SELECTED EXTRACT:
[Start of section]

The culmination of this hostility was the Killing Time, that period of the 1680s when Episcopalian forces were explicitly licensed to conduct summary executions of apparent Covenanters.

And that turn to the bloodiest phase of the struggle had a great deal to do with the Cameronians.

The aforementioned 1679 assassination of Archbishop Sharp was one such outrage. Our man David Hackston, a prominent dissident, was involved in the plot but stood by during the assassination, allegedly because a pending lawsuit between he and Sharp might have thrown an undue personal taint on a political murder. In images of the event, look for Hackston depicted on the fringes.


Hackson holds his horses while his buddies do for Sharp. (cc) image by Kim Traynor of a memorial to Sharp, at St Andrews.

A year later, Hackston was part of the entourage of Richard Cameron himself when the latter marched into the village of Sanquhar and issued what’s known as the Sanquhar Declaration — an embrace of open rebellion, a gauntlet thrown at the feet of the House of Stuart.

[W]e, for ourselves, and all that will adhere to us as the representative of the true Presbyterian Kirk and covenanted nation of Scotland, considering the great hazard of lying under such a sin any longer, do by these presents, disown Charles Stuart, that has been reigning, or rather tyrannising, as we may say, on the throne of Britain these years bygone, as having any right, title to, or interest in, the said Crown of Scotland for government, as forfeited, several years since, by his perjury and breach of covenant both to God and His Kirk, and usurpation of His Crown and royal prerogatives therein, and many other breaches in matters ecclesiastic, and by tyranny and breach of the very leges regnandi in matters civil. For which reason we declare, that several years since he should have been denuded of being king, ruler, or magistrate, or of having any power to act or to be obeyed as such. As also we, being under the standard of our Lord Jesus Christ, Captain of Salvation, do declare a war with such a tyrant and usurper, and all the men of his practices, as enemies to our Lord Jesus Christ, and His cause and covenants; and against all such as have strengthened him, sided with, or anywise acknowledged him in his tyranny, civil or ecclesiastic; yea, against all such as shall strengthen, side with, or anywise acknowledge any other in like usurpation and tyranny — far more against such as would betray or deliver up our free reformed mother Kirk unto the bondage of Antichrist the Pope of Rome …

also we disown and by this resent the reception of the Duke of York [the heir presumptive, and the future King James II -ed.], that professed Papist, as repugnant to our principles and vows to the Most High God, and as that which is the great, though not alone, just reproach of our Kirk and nation. We also, by this, protest against his succeeding to the Crown, and whatever has been done, or any are essaying to do in this land, given to the Lord, in prejudice to our work of reformation. And to conclude, we hope, after this, none will blame us for, or offend at, our rewarding those that are against us as they have done to us, as the Lord gives opportunity.

[End of section]

THINGS TO DO:
- 1) Answer these questions from the passage on the Covenanters:
(a) In what year was Archbishop Sharp assassinated?
(b) In which village did Richard Cameron issue his declaration?
(c) Whose reception does the declaration disown as a "professed Papist"?
- 2) Copy out a span of the passage on the Covenanters: begin at the words "Hackson holds his" and stop after the words "House of Stuart.".
- 3) Translate this sentence from the passage on the Covenanters into Spanish: "And that turn to the bloodiest phase of the struggle had a great deal to do with the Cameronians."
Answer using only the passage on the Covenanters; no outside knowledge is needed.

ENTRIES PROVIDED:
[Start of section]

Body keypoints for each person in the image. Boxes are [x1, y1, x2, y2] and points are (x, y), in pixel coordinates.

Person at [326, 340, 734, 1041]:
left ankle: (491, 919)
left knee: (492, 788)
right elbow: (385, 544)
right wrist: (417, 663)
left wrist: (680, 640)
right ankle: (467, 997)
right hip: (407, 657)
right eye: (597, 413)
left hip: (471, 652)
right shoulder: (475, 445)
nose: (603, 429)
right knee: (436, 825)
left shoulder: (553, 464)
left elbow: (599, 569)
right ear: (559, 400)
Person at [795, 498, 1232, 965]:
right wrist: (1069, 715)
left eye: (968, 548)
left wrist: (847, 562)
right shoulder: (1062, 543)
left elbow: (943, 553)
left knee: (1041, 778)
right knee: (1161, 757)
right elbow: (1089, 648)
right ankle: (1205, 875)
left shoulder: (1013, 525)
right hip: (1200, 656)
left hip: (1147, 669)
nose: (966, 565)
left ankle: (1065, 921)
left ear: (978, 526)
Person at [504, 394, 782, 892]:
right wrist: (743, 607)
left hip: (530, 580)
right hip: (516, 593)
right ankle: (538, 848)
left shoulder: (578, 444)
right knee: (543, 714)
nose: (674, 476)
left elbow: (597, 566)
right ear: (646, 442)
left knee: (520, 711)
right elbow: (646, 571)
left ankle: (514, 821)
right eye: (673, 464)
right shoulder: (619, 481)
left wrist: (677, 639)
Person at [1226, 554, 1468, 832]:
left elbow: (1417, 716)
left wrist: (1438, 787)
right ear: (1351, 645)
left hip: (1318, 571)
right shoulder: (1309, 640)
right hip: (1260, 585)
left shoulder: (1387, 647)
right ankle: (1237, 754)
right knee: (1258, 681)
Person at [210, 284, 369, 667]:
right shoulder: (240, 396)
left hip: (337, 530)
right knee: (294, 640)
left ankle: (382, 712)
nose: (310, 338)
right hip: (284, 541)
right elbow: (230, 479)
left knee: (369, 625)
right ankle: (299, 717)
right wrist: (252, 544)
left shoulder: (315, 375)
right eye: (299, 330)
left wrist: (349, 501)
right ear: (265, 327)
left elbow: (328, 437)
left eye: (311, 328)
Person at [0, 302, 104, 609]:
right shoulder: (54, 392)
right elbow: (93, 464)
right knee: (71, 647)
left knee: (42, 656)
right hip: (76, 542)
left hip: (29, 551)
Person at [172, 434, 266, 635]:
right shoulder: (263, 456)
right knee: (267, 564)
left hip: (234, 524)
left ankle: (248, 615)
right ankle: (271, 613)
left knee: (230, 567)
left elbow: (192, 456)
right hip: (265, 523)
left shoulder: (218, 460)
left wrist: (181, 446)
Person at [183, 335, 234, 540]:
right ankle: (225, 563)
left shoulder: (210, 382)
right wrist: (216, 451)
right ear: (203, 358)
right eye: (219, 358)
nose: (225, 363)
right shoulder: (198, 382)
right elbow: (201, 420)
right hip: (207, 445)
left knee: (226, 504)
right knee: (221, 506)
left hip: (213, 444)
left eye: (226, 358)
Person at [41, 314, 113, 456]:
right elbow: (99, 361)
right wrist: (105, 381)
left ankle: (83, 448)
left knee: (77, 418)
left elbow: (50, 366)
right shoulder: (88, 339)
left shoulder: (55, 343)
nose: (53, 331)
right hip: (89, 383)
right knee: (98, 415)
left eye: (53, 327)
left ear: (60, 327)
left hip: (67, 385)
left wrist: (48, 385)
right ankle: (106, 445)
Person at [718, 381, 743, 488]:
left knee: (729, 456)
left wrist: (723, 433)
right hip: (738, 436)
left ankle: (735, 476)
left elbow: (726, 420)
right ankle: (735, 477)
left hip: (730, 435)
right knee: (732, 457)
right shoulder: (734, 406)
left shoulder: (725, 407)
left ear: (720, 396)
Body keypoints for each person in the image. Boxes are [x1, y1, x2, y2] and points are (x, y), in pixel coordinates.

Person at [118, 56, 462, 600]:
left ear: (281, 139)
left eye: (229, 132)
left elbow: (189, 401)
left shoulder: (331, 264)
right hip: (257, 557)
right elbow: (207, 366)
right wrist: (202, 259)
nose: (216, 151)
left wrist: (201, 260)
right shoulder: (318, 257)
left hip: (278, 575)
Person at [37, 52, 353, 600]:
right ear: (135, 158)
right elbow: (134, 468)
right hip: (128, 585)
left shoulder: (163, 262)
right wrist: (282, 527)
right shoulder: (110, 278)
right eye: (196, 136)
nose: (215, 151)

[End of section]

SOLUTIONS TO EACH TASK:
- 1)
(a) 1679
(b) Sanquhar
(c) The Duke of York's

- 2)
Hackson holds his horses while his buddies do for Sharp. (cc) image by Kim Traynor of a memorial to Sharp, at St Andrews.

A year later, Hackston was part of the entourage of Richard Cameron himself when the latter marched into the village of Sanquhar and issued what’s known as the Sanquhar Declaration — an embrace of open rebellion, a gauntlet thrown at the feet of the House of Stuart.

- 3) Y ese giro hacia la fase más sangrienta de la lucha tuvo mucho que ver con los cameronianos.